Little did they know that a dive aiming to improve the sharks' habitat in Fiordland would lead to the terrifying experience and eventually a Discovery Channel special on the mysterious sevengill species.
Not enough is known about this species of shark to establish whether it is endangered.
Although it is smaller than the notorious great white - which grows to around 3m - the aggressive sevengill shark's jaws are filled with rows of razor-sharp teeth.
Scollay said sevengills usually have little human contact in remote areas like Fiordland and expedition members found the more the team dived with them, the more aggressive the sharks became.
So much so, he said, "it seemed as if they were learning to hunt us.
"The freaky thing about being in the water with these guys is how stealthy they are," he said.
"You don't know where they're going to come from next.

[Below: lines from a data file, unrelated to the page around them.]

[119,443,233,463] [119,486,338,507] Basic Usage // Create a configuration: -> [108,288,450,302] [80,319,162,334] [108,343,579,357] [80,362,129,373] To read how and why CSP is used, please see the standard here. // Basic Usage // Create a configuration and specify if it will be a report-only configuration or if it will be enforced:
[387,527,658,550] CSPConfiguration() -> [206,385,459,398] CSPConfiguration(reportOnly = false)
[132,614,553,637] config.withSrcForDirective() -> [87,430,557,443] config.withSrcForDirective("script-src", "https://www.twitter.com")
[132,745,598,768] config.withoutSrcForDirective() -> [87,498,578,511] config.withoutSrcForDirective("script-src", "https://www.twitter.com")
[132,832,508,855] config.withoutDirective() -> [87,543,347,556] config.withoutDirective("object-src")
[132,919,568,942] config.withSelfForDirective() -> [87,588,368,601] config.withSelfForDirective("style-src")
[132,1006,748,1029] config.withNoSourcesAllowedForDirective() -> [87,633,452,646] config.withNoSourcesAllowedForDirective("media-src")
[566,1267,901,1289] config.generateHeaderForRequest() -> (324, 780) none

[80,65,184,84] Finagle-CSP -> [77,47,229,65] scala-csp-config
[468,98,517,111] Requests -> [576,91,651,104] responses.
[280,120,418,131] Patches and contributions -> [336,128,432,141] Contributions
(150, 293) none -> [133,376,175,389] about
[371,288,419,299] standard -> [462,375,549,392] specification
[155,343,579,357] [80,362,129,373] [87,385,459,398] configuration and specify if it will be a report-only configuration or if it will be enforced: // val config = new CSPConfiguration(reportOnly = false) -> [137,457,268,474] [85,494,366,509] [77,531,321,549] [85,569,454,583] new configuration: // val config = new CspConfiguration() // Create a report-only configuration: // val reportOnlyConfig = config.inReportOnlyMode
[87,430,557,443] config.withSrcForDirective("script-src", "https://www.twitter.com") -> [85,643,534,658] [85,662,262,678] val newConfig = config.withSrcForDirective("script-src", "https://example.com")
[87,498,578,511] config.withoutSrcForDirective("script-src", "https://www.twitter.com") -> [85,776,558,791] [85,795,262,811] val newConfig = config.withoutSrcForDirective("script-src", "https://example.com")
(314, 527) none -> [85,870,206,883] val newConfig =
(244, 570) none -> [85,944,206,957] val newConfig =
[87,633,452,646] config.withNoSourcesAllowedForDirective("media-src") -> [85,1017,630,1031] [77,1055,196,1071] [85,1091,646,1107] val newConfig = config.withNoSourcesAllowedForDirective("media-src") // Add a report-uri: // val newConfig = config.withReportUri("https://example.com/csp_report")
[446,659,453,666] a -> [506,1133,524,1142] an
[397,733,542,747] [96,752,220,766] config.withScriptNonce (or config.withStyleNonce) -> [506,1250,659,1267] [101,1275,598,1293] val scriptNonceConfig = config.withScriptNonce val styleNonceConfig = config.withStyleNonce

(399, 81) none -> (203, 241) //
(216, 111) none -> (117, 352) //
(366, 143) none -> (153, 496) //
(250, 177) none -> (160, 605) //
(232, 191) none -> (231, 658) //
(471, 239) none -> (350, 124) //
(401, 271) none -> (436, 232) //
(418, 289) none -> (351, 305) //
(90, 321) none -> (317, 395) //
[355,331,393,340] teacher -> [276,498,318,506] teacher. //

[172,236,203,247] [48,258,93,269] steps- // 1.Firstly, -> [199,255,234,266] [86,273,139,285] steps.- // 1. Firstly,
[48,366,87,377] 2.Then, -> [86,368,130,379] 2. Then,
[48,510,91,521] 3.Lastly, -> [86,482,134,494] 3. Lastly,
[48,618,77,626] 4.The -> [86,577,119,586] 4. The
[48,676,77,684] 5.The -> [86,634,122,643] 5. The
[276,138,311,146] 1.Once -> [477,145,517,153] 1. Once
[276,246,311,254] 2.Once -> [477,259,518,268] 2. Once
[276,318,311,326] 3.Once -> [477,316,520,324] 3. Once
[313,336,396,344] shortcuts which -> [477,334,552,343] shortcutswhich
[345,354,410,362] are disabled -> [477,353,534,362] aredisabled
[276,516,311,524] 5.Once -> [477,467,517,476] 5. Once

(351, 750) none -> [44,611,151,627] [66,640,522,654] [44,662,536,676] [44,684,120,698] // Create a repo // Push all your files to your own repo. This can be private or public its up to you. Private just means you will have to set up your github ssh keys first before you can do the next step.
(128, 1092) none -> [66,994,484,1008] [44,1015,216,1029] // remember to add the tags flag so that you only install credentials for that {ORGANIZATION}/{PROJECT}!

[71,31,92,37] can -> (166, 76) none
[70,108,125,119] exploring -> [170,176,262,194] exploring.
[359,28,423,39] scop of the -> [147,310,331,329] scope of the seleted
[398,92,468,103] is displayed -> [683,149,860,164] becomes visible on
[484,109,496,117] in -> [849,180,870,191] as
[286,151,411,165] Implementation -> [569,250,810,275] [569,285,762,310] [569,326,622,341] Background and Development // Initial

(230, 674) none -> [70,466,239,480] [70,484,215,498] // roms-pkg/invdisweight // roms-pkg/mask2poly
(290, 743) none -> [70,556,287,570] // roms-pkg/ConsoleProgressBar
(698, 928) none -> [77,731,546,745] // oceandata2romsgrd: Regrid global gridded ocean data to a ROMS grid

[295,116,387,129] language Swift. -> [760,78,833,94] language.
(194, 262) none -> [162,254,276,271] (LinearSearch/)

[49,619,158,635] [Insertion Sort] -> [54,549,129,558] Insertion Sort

"Imagine being on the bottom of the ocean at night. It's pitch black. You're completely cut off from the rest of the world and there is a pack of sharks stalking you."
In 2009 Hastings nurse Greg Sims, 49, had a chunk of his leg ripped out by what was thought to be a sevengill and three Invercargill teenagers were attacked in the surf in 1999.
In that attack the fish bit 13-year-old Jenny McDowell's arm to the bone. It also bit Genna Hayward, 13, and Tim Wild, who suffered six puncture wounds.
Last year, Invercargill doctor James Grant was bitten by what was believed to be a sevengill shark.
The quick-thinking doctor fought off the shark, before stitching up a wound to his leg.
* Sharks of the Shadowland screens on December 10 at 8.30pm on Discovery Channel.